C’est officiel : la Chine a mis en service son troisième porte-avions lors d’une cérémonie présidée par Xi Jinping le 5 novembre sur une base de l’île de Hainan. L’événement marque une étape importante dans la modernisation rapide de la marine chinoise et illustre l’ambition de Pékin de rivaliser, à terme, avec la puissance navale américaine.
Baptisé comme ses prédécesseurs du nom d’une province chinoise, ce 3ème porte-avion (航空母舰 ; háng kōng mǔ jiàn) porte le nom du Fujian, province qui fait face à Taïwan. Une appellation éminemment symbolique qui peut résonner comme un avertissement aux partisans de l’indépendance taïwanaise…
Le Fujian représente surtout un saut technologique notable par rapport aux deux précédents bâtiments, le Liaoning et le Shandong, dont les conceptions restaient en partie héritées de modèles soviétiques. En effet, c’est le premier porte-avions construit par le pays à être équipé de catapultes électromagnétiques (EMALS), un système qui permet de lancer davantage d’appareils, plus rapidement et avec une charge utile supérieure à celle des catapultes à vapeur (CATOBAR).
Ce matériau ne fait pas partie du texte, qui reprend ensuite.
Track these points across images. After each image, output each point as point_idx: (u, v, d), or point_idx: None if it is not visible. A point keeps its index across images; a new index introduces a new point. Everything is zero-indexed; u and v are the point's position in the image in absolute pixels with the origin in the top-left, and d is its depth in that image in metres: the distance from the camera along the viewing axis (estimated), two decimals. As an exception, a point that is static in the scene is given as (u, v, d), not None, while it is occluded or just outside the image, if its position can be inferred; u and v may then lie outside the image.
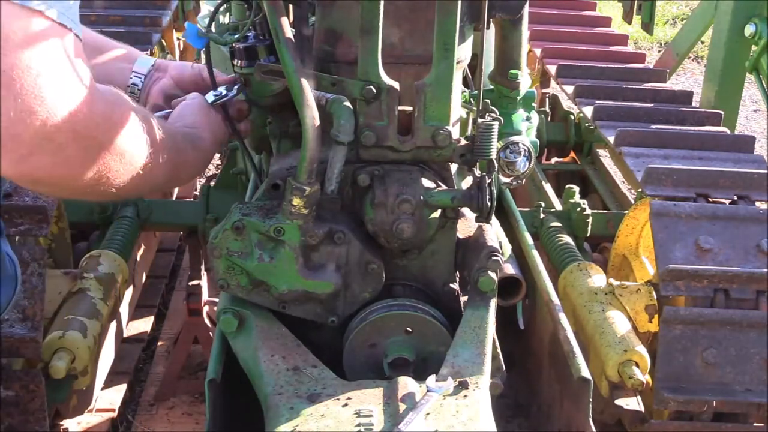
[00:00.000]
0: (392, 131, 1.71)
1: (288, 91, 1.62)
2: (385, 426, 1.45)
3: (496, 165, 1.74)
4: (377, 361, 1.73)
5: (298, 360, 1.64)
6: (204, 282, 3.04)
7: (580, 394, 1.79)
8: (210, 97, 1.86)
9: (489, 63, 2.20)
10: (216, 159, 4.97)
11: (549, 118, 3.86)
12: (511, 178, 2.08)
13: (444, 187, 1.77)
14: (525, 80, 2.14)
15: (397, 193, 1.69)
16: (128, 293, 2.68)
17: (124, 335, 2.93)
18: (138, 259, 3.04)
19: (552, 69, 3.42)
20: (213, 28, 1.83)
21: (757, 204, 2.21)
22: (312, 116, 1.58)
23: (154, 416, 2.87)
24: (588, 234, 2.79)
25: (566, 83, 3.22)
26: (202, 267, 3.05)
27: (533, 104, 2.25)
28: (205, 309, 2.97)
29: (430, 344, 1.73)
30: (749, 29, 3.24)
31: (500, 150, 2.03)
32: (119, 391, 2.83)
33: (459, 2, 1.62)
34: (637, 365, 2.07)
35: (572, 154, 3.90)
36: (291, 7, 1.81)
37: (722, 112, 2.94)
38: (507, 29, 2.03)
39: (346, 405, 1.51)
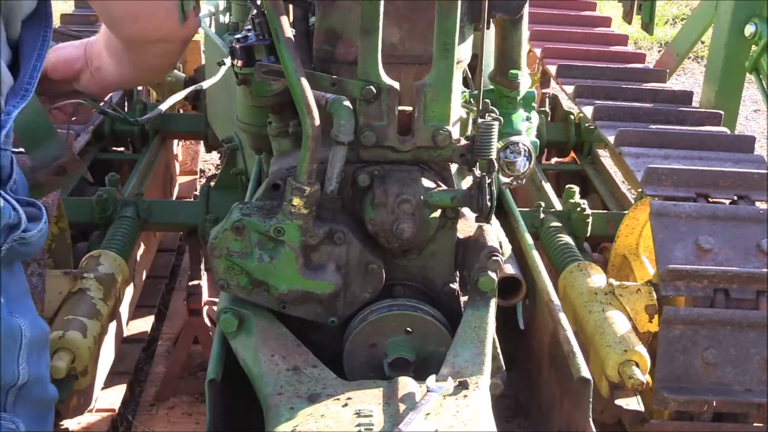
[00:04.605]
0: (392, 131, 1.70)
1: (288, 91, 1.62)
2: (385, 426, 1.45)
3: (496, 165, 1.73)
4: (377, 361, 1.73)
5: (298, 360, 1.64)
6: (204, 282, 3.04)
7: (580, 394, 1.79)
8: None
9: (489, 63, 2.20)
10: (216, 159, 4.98)
11: (549, 118, 3.86)
12: (511, 178, 2.08)
13: (444, 187, 1.76)
14: (525, 80, 2.14)
15: (397, 193, 1.69)
16: (128, 293, 2.68)
17: (124, 335, 2.93)
18: (138, 259, 3.05)
19: (552, 69, 3.42)
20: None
21: (757, 204, 2.21)
22: (312, 116, 1.58)
23: (154, 416, 2.88)
24: (588, 234, 2.79)
25: (566, 83, 3.23)
26: (202, 267, 3.05)
27: (533, 104, 2.25)
28: (205, 309, 2.98)
29: (430, 344, 1.73)
30: (749, 29, 3.24)
31: (500, 150, 2.03)
32: (119, 391, 2.83)
33: (459, 2, 1.62)
34: (637, 365, 2.07)
35: (572, 154, 3.90)
36: (291, 7, 1.81)
37: (722, 112, 2.94)
38: (507, 29, 2.03)
39: (346, 405, 1.51)
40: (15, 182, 1.44)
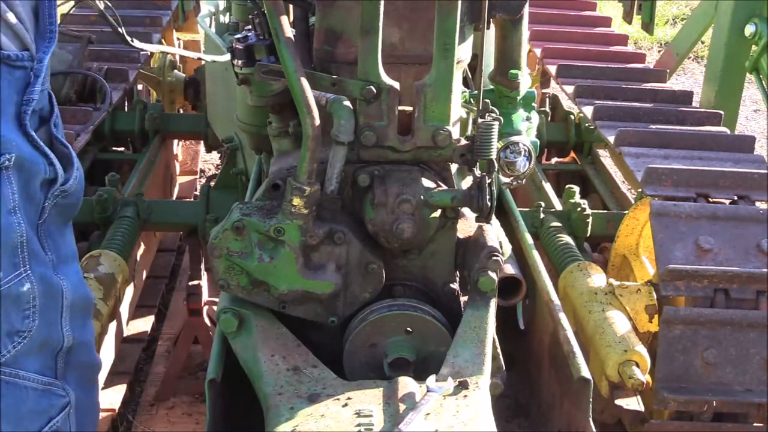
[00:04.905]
0: (392, 131, 1.71)
1: (288, 91, 1.62)
2: (385, 426, 1.45)
3: (496, 165, 1.74)
4: (377, 361, 1.73)
5: (298, 360, 1.64)
6: (204, 282, 3.04)
7: (580, 394, 1.79)
8: None
9: (489, 63, 2.20)
10: (216, 159, 4.98)
11: (549, 118, 3.86)
12: (511, 178, 2.08)
13: (444, 187, 1.77)
14: (525, 80, 2.14)
15: (397, 193, 1.69)
16: (128, 293, 2.68)
17: (124, 335, 2.93)
18: (138, 259, 3.05)
19: (552, 69, 3.42)
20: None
21: (757, 204, 2.21)
22: (312, 116, 1.58)
23: (154, 416, 2.88)
24: (588, 234, 2.79)
25: (566, 83, 3.23)
26: (202, 267, 3.05)
27: (533, 104, 2.25)
28: (205, 309, 2.98)
29: (430, 344, 1.73)
30: (749, 29, 3.24)
31: (500, 150, 2.03)
32: (119, 391, 2.83)
33: (459, 2, 1.62)
34: (637, 365, 2.07)
35: (572, 154, 3.90)
36: (291, 7, 1.81)
37: (722, 112, 2.93)
38: (507, 29, 2.03)
39: (346, 405, 1.51)
40: (57, 116, 1.47)
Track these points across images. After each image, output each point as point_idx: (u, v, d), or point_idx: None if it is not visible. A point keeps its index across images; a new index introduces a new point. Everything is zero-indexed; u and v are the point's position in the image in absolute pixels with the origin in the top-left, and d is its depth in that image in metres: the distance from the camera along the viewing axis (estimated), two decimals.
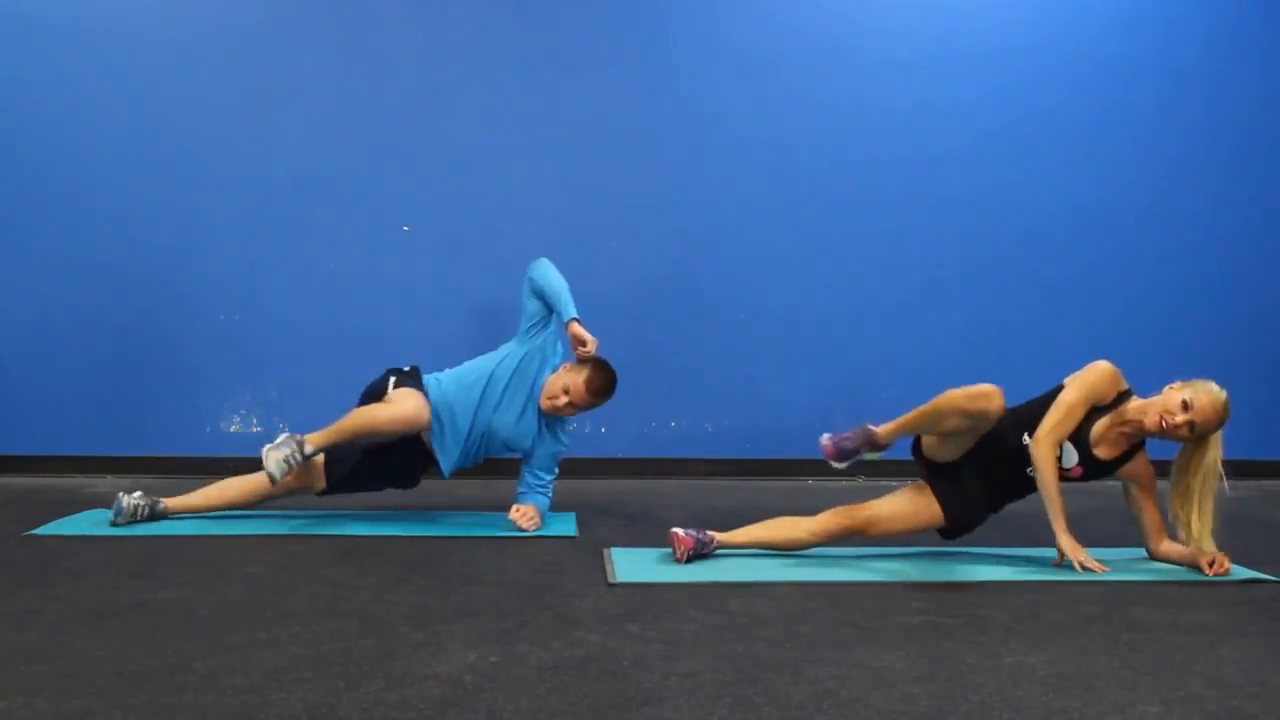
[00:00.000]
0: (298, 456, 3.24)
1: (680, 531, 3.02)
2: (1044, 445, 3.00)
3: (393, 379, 3.45)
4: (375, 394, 3.44)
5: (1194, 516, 2.98)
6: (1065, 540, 3.02)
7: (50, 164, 4.49)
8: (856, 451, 3.06)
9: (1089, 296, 4.95)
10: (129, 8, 4.53)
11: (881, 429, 3.04)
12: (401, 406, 3.32)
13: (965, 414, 2.91)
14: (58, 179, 4.49)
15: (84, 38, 4.50)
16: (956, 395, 2.92)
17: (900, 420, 3.04)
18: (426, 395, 3.41)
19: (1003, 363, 4.74)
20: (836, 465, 3.10)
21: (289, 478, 3.34)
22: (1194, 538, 2.99)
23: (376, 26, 4.65)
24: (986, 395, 2.90)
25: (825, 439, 3.10)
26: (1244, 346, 5.03)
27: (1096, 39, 4.96)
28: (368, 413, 3.33)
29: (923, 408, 2.98)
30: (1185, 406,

Cette technologie devrait permettre au navire de 80 000 tonnes d’opérer non seulement des J-15 optimisés pour ces catapultes, mais aussi des appareils plus lourds et plus avancés, dont le J-35 furtif et les avions d’alerte avancée KJ-600.
Les médias d’État répètent à envie que Xi Jinping a personnellement validé l’intégration de cette technologie, malgré son coût élevé et les risques techniques qu’elle impliquait lors du développement. Ce rôle personnel, mis en avant par la propagande, vise à souligner la détermination du dirigeant chinois à doter le pays de capacités militaires comparables à celles des armées les plus avancées au monde.
Pourtant, la mise en service du Fujian n’a pas été un long fleuve tranquille. Après son lancement en 2022, il lui a fallu plus de deux ans d’essais, dont plus de 100 jours en mer, pour tester sa propulsion conventionnelle, ses systèmes électriques et surtout ses catapultes, pièces maîtresses du projet. Ces essais prolongés ont nourri les interrogations sur d’éventuels retards et sur la complexité des défis techniques à surmonter. Pékin les présente au contraire comme le signe d’un souci de fiabilité et de sécurité avant sa mise en service officielle.
Sur le plan stratégique, l’entrée en service d’un troisième porte-avions permet désormais à la Chine d’envisager une présence quasi permanente en mer, grâce à une rotation entre ses trois batîments — l’un en déploiement actif, l’autre en préparation, le troisième en maintenance.
Cette montée en puissance s’inscrit dans une trajectoire à long terme : selon plusieurs experts, Pékin ambitionne de disposer d’ici 2035 d’une flotte de six porte-avions, lui permettant d’assurer simultanément une présence dans le Pacifique occidental, dans l’océan Indien et dans d’autres zones jugées prioritaires pour ses intérêts. Un quatrième bâtiment serait déjà en construction dans un chantier naval de Dalian, probablement à propulsion nucléaire cette fois, ce qui offrirait une plus grande autonomie en limitant les ravitaillements.
Malgré tout, des défis persistent. La marine chinoise est loin de compenser l’écart avec les États-Unis en termes d’expérience opérationnelle : les Américains disposent d’une flotte d’une dizaine de porte-avions nucléaires, rodés à des opérations lointaines et ce, depuis des décennies. La Chine, quant à elle, doit encore former ses équipages et assurer la fiabilité de ses systèmes à long terme.
Mais si le plus grand défi de l’APL ne résidait pas dans le nombre de ses bâtiments, mais dans la qualité de ses commandants ? Selon Xi Jinping, construire une armée réellement prête au combat exige d’éradiquer la corruption et de renforcer la discipline au sommet. Or, l’absence remarquée à la cérémonie du Fujian, de plusieurs responsables du commandement du théâtre sud et surtout de l’amiral Hu Zhongming, commandant de la marine chinoise, laisse entrevoir que les purges continuent… À ce rythme, la Chine pourrait bien se doter d’une flotte de premier rang, sans être certaine de pouvoir la commander correctement.